▶

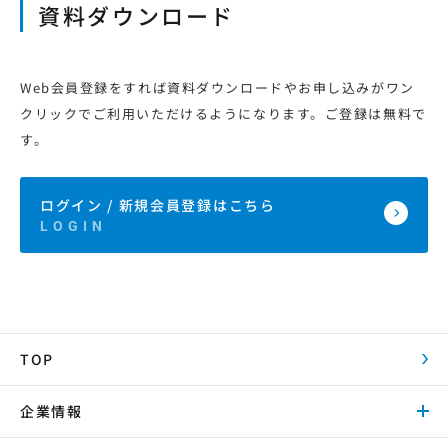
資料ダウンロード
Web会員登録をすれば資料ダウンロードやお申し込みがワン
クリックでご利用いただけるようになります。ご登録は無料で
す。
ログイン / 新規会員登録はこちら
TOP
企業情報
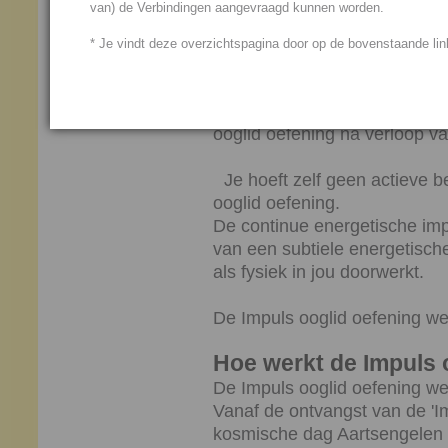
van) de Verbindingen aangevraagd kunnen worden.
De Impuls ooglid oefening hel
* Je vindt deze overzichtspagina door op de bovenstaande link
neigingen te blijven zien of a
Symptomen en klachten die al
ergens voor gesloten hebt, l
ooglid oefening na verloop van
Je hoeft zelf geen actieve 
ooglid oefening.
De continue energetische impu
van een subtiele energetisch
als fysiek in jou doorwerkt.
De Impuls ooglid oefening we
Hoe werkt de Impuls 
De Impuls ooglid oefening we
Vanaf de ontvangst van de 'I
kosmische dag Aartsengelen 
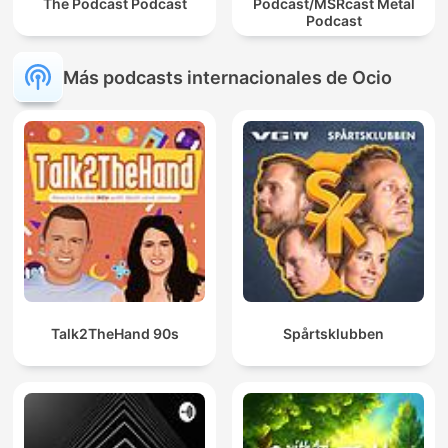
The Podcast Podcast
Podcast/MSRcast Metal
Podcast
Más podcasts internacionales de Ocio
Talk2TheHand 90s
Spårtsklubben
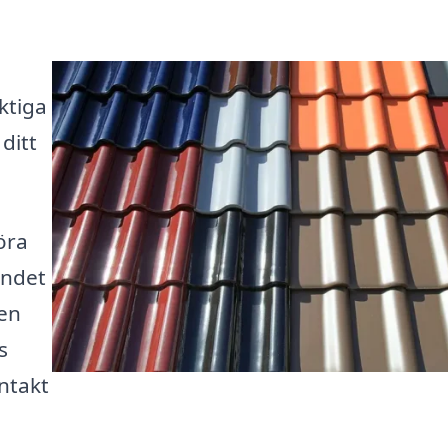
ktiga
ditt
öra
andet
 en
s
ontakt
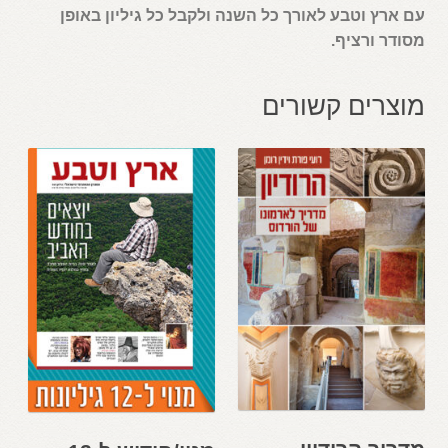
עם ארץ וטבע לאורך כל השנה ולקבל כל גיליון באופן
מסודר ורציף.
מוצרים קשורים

◀
▶

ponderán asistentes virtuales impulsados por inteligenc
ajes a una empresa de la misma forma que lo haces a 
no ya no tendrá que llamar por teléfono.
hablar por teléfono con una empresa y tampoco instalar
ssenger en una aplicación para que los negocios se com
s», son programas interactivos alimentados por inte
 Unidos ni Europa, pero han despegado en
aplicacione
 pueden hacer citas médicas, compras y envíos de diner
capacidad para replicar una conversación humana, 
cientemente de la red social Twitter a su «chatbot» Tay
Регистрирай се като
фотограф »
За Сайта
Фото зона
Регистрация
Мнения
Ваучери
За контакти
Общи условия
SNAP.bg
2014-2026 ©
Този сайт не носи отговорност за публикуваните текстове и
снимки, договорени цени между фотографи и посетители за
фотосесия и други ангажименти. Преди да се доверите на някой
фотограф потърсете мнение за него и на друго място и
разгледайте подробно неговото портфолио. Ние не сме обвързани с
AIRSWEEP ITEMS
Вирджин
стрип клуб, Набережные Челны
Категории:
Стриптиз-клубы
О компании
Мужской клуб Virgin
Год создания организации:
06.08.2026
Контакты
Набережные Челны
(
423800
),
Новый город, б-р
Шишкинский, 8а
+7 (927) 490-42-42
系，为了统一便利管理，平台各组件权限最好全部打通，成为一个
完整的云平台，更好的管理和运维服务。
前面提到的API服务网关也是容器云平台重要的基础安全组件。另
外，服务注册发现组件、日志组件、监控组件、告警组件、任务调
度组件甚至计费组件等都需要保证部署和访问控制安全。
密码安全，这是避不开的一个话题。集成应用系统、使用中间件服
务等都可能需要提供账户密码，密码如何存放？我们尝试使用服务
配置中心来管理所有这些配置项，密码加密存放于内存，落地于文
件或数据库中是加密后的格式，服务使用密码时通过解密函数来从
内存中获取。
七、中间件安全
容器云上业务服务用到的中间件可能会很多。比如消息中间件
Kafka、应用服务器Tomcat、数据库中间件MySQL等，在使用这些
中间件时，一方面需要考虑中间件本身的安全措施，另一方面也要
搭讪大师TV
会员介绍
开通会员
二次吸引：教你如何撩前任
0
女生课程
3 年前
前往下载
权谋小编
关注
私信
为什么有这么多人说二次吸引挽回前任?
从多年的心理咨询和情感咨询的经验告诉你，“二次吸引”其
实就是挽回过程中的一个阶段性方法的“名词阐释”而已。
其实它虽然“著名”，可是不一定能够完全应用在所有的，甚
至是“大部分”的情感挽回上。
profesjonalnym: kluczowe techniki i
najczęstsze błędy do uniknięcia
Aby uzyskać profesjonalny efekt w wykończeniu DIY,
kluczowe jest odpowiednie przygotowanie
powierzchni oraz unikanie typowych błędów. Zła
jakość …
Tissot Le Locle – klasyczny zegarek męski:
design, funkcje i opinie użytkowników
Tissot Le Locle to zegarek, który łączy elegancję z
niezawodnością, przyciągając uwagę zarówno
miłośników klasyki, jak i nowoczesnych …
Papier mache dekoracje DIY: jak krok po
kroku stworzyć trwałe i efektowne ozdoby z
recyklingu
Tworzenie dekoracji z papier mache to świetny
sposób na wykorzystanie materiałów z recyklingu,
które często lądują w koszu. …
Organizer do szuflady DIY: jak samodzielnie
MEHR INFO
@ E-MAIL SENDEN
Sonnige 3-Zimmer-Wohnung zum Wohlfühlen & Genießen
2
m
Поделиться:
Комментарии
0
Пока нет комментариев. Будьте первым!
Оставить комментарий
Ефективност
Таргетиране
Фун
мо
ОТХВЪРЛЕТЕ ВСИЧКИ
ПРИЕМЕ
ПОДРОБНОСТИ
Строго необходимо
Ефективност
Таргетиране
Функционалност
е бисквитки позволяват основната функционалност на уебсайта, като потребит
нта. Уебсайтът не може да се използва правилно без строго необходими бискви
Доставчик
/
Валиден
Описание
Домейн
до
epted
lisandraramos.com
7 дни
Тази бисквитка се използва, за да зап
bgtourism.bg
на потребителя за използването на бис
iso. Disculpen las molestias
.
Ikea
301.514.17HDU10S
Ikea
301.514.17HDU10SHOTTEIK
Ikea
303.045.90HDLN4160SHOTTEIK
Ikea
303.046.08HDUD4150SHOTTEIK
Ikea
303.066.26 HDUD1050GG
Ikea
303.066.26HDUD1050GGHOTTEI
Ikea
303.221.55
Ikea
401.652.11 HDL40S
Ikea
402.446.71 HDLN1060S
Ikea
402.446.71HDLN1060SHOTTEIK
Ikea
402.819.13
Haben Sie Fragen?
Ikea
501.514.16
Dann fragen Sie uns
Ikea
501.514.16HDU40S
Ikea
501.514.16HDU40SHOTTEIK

◀

Put the stretch of the material from the line containing "עם ארץ וטבע" through the line containing "מוצרים קשורים" into a Markdown table with the columns Row and Line. Give each row a number and leave out blank lines.

Response to the exercise —
| Row | Line |
|---|---|
| 1 | עם ארץ וטבע לאורך כל השנה ולקבל כל גיליון באופן |
| 2 | מסודר ורציף. |
| 3 | מוצרים קשורים |